### Exercise goal
Turn the lines from the one containing "class: Insecta" through the last line into a numbered list, including both ends and leaving out any blank lines.

### Input for this task
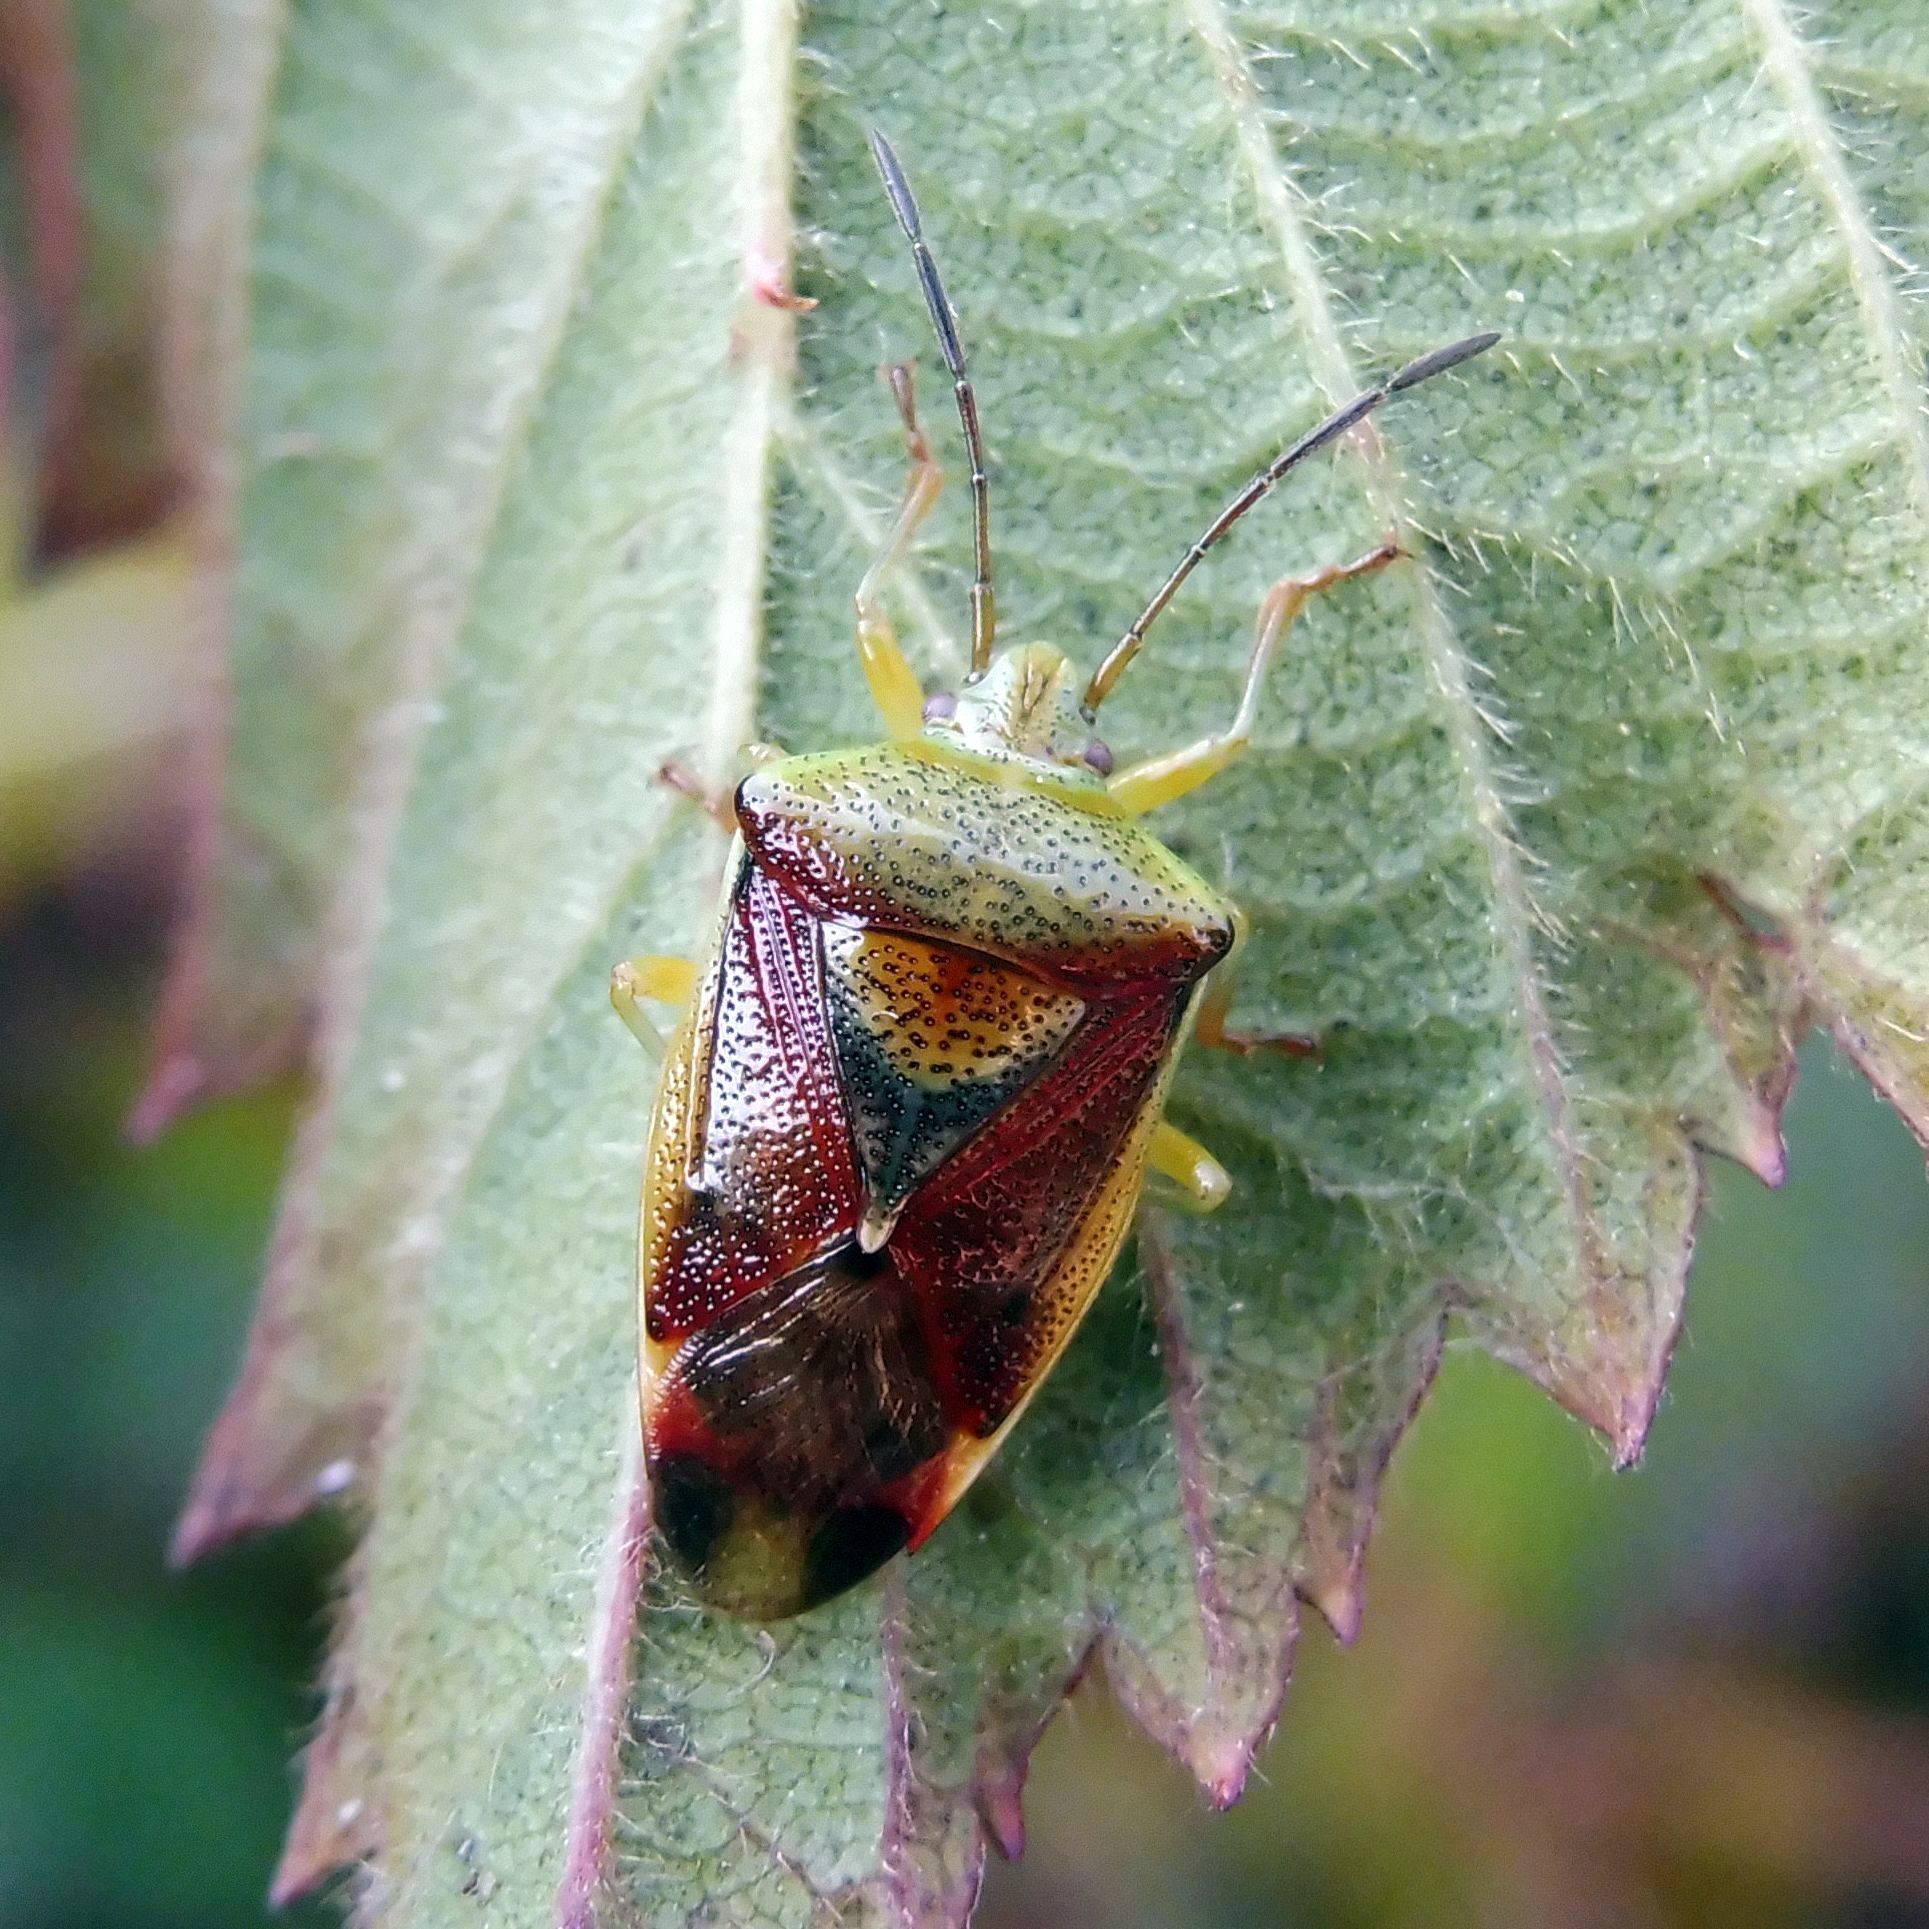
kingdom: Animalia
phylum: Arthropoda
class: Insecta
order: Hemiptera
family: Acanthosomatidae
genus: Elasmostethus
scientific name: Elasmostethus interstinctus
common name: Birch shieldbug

### Correct output
1. class: Insecta
2. order: Hemiptera
3. family: Acanthosomatidae
4. genus: Elasmostethus
5. scientific name: Elasmostethus interstinctus
6. common name: Birch shieldbug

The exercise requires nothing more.